Preparing for meetings
Sole designer on Pre-meeting experience / Vowel (Now Zapier) / Jul - Sep 2021
Context
If all you need is a video call, Zoom or Meet works fine. Vowel set out to solve a deeper problem: helping teams plan, run, and follow through all in one place.
But its vision, Prepare → Meet → Act, wasn’t translating into behavior. Most users tried a meeting or two, then left. The Prepare experience, which should have driven activation, was non-existent.
The challenge was to turn that missing pillar into the reason people choose and stick with Vowel.
Problem
There was no way to prepare for meetings on Vowel - no onboarding, no agendas, no planning flow, and no way for participants to engage before the meeting started. This broke the entire meeting lifecycle.
No clear starting point
People didn’t know where or how to prepare. There were no onboarding, no templates, and no guidance so most meetings started without a plan.
Prep was scattered and isolated
Planning happened in docs, calendar invites, or not at all. Organizers shouldered all the responsibility, while invitees had no visibility or way to participate ahead of time.
No link between prep and action
Even when agendas existed, they lived separately from notes, tasks, or follow-ups. There was no continuity and no way to carry context into the meeting or track what happened after.
Solution
To truly improve meetings and grow Vowel, we had to build a prep experience that would connect to everything that came after it. That meant designing for the full lifecycle: helping people prepare together, collaborate during the meeting, and carry their work forward: Prepare → Meet → Act.
I led the design of this experience from the ground up, with the goal of turning prep into a shared, habit-forming entry point into Vowel.
First, signing up, syncing Google Calendar and installing the Vowel Chrome extension were key onboarding steps. These steps are essential for successful activation and getting users into the full Vowel workflow.
Most users live in Google Calendar so we made sure Vowel met them there. Once connected, any event can become a Vowel meeting. Just choose Vowel as the meeting tool, and it automatically links to the full Vowel experience.
The first step toward a better meeting loop.
Once a Vowel meeting is created, anyone, not just the organizer, can build the agenda. We offered structured templates with sections for goals, talking points, decisions, and action items to help guide better meetings. But since our research showed that many users prefer to start from scratch, the default is a blank agenda which gives people flexibility without locking them into a rigid format.
Agendas are collaborative by default. You can share a preview link with anyone (even outside your team), and edits are tracked with names and timestamps. This collaborative setup is more than just a prep tool, it’s the first step to a successful meeting. As the meeting happens, notes are added directly onto the agenda, and afterward, everything gets archived in one place. This becomes especially valuable for recurring meetings, helping teams build continuity and making Vowel the one tool they need, instead of juggling a doc, a calendar, and a video link across platforms.
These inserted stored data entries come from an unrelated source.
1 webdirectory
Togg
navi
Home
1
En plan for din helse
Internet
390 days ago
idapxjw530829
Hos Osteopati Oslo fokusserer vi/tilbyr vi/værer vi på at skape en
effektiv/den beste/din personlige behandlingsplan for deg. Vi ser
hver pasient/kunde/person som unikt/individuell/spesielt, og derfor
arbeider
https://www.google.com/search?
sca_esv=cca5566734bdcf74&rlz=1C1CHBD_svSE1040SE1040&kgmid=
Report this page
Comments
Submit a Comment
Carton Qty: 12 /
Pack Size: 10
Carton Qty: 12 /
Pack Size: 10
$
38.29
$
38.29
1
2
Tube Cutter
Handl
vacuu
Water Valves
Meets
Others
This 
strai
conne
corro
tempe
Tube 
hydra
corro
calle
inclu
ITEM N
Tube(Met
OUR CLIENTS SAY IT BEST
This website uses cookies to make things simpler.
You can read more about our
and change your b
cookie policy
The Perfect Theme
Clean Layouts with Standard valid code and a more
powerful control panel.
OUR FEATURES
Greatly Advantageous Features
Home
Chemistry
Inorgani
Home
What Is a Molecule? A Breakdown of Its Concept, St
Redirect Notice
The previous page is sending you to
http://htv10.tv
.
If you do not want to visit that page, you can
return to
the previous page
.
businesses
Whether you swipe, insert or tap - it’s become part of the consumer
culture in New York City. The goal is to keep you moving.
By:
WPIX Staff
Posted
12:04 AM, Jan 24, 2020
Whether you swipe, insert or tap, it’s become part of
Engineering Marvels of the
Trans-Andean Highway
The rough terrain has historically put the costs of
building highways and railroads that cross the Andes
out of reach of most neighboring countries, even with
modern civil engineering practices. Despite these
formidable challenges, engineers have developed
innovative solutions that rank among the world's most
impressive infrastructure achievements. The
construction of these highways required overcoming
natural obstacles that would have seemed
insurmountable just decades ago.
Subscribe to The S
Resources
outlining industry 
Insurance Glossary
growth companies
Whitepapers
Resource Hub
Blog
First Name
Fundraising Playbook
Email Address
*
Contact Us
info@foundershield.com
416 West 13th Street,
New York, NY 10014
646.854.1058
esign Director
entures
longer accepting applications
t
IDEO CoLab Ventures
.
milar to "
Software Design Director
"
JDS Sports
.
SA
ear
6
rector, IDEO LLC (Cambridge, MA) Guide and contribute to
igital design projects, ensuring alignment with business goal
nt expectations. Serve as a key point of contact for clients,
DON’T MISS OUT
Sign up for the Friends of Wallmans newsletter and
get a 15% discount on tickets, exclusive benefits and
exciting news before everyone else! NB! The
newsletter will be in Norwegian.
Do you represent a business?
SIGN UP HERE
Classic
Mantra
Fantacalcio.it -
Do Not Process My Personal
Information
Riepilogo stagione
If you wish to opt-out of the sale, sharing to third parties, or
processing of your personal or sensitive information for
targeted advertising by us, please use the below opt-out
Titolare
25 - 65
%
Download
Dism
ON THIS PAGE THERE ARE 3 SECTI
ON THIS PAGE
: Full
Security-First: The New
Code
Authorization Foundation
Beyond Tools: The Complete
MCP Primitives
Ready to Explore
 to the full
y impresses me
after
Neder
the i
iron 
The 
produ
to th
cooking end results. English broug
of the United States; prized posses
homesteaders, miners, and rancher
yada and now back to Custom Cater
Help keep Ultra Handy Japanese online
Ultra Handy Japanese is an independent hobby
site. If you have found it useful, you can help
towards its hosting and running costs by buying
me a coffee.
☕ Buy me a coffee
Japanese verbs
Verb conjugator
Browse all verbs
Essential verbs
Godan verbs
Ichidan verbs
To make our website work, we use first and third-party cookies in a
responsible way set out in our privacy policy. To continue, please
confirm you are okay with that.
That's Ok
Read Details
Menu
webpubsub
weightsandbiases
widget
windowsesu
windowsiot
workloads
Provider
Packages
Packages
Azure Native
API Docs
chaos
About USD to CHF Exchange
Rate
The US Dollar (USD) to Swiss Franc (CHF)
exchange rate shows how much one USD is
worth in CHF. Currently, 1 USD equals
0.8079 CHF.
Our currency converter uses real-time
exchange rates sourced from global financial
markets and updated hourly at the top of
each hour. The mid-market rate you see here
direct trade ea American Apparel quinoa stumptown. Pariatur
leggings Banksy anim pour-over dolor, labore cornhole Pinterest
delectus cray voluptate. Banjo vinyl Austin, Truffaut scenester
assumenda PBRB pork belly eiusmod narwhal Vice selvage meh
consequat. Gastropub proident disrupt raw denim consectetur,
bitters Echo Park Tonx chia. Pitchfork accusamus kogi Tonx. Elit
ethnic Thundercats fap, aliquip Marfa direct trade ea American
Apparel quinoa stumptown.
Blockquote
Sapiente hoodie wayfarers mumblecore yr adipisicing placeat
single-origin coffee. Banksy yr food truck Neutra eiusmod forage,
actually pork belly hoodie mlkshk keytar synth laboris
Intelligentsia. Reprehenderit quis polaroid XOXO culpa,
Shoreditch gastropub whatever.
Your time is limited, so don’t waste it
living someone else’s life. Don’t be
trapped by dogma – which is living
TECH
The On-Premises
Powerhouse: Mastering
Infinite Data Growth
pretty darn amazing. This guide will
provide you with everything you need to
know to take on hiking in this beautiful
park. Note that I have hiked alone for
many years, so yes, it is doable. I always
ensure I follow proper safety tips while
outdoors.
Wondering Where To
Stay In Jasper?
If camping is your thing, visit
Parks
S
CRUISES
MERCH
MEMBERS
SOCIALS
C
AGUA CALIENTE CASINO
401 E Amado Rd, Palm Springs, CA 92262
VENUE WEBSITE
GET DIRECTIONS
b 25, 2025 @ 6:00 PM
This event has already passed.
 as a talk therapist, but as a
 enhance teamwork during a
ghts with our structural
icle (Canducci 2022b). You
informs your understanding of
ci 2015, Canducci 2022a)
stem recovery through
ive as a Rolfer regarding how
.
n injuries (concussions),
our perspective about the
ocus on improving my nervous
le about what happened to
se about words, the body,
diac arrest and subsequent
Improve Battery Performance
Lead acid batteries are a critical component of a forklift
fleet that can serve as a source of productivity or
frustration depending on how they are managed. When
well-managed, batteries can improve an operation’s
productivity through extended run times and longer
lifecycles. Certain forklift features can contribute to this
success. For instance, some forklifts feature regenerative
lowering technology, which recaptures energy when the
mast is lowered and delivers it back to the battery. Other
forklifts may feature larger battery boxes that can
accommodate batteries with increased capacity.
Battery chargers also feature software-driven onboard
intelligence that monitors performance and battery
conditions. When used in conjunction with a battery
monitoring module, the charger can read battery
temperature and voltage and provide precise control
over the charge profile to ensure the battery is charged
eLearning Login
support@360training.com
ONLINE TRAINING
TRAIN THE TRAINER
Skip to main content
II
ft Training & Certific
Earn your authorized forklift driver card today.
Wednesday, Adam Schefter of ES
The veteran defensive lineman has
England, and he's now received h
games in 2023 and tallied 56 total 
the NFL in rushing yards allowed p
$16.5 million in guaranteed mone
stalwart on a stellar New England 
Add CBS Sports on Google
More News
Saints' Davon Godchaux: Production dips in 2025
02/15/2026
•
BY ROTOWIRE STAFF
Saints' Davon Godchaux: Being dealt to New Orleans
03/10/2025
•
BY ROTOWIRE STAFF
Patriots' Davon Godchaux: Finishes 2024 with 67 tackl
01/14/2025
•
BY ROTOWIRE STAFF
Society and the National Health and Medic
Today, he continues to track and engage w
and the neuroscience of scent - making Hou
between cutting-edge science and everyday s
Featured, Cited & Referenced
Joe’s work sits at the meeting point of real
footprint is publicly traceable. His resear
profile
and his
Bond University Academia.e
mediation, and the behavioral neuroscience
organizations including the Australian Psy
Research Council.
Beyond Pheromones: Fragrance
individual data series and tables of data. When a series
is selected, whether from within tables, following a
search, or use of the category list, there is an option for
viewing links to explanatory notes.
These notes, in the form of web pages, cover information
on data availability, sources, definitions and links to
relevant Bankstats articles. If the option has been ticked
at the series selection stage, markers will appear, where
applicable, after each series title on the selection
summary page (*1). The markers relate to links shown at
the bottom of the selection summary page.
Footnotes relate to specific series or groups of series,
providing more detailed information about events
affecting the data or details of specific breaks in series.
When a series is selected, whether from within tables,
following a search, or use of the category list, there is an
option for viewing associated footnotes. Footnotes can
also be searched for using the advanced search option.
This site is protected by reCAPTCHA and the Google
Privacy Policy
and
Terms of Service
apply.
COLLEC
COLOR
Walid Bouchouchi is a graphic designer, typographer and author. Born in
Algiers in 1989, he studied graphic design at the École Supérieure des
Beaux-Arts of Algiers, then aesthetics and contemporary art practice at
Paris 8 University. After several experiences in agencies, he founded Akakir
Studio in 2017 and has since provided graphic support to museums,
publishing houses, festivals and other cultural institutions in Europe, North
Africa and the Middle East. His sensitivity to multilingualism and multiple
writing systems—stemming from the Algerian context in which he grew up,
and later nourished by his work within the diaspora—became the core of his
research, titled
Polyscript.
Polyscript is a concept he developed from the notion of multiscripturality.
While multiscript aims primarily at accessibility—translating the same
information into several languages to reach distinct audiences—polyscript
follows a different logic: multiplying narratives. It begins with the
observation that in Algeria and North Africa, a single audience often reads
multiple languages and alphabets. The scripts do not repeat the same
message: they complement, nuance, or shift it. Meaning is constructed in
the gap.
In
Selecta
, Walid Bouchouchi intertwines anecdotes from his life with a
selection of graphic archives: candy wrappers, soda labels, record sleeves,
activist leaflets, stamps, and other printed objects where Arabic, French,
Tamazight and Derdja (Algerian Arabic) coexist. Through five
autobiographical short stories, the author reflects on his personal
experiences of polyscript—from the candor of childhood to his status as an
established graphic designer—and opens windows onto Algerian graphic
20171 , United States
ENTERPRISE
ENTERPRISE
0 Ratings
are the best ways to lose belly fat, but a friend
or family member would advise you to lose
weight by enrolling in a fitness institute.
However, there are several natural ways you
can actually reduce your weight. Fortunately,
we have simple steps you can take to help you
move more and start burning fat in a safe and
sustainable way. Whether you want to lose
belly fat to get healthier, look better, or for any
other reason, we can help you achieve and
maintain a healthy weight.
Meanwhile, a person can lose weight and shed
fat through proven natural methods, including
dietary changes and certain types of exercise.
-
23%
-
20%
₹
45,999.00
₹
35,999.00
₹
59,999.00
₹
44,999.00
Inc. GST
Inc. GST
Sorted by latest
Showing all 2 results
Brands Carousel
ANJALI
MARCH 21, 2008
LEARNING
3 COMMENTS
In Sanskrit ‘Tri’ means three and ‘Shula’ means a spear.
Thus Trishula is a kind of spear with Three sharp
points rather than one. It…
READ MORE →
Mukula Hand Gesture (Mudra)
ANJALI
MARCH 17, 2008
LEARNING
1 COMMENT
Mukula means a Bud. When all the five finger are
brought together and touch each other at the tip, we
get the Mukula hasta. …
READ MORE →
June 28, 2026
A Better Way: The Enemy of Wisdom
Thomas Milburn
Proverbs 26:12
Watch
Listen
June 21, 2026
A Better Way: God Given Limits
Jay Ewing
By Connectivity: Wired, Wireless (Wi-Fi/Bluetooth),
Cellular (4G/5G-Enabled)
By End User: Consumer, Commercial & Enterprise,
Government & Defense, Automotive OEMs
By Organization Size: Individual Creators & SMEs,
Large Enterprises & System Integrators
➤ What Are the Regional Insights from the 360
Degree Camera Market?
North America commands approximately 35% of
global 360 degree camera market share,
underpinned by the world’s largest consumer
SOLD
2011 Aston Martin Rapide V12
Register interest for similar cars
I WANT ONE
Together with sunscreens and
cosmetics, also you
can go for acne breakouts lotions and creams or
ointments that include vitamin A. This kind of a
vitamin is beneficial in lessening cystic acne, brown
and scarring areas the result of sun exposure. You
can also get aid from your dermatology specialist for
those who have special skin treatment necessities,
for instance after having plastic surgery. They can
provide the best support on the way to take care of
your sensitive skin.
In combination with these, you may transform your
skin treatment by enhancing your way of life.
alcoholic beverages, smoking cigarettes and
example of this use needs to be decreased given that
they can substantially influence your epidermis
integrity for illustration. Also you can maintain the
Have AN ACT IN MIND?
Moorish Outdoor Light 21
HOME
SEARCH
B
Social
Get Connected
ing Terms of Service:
Agenda timers that guide the meeting, not just track it
To carry structure into the meeting itself, I designed lightweight timers embedded directly into each agenda item. These were set during prep and carried through into the live call gently keeping the conversation on track without making someone play “time cop.”
It was one of Vowel’s most unique features: a simple, respectful way to keep meetings focused and on time. And because it flowed naturally from the agenda, it helped reinforce the idea that preparation wasn’t separate and it was the meeting experience.
A built-in handoff that keeps the cycle going.
Because agendas, notes, and action items all lived in one place, teams could easily pick up where they left off especially in recurring meetings. Each session built on the last, turning Vowel into a continuous meeting hub rather than a one-off call tool. That ongoing context made it easier to stay aligned, track decisions over time, and made Vowel the obvious place to run every meeting, week after week.
Process
It was important to understand how meetings were currently planned (if at all), where prep broke down, and what habits we could reinforce or shift.
I led the end-to-end design of the “Prepare” experience from defining the user journey and contributing to the PRD, to conducting research, shipping features, and collaborating across product, engineering, and marketing.
We started with understanding qualitative research from interviews with organizers and attendees across small teams and growing startups.
Key insights included:
- Planning wasn’t happening in Vowel as it happened in calendar, scattered docs, or not at all.
- Teams lacked structure especially for recurring meetings, 1:1s, and cross-functional syncs.
- Follow-through was inconsistent as action items and notes were rarely revisited.
We tested designs through live walkthroughs and think-aloud protocols, simulating both organizer and participant roles. We optimized every step from link behavior and agenda templates to smart nudges and real-time collaboration to build a prep experience that felt native to how people already worked.
Results
Vowel became more than a place to meet. It became a system that helped teams prepare, collaborate, and follow through.
We saw an increase in meetings that started with agenda, better activation and retention, and pre- and post-meeting behaviors became repeatable, helping teams return to Vowel as their go-to meeting hub. And shortly after, Zapier acquired Vowel.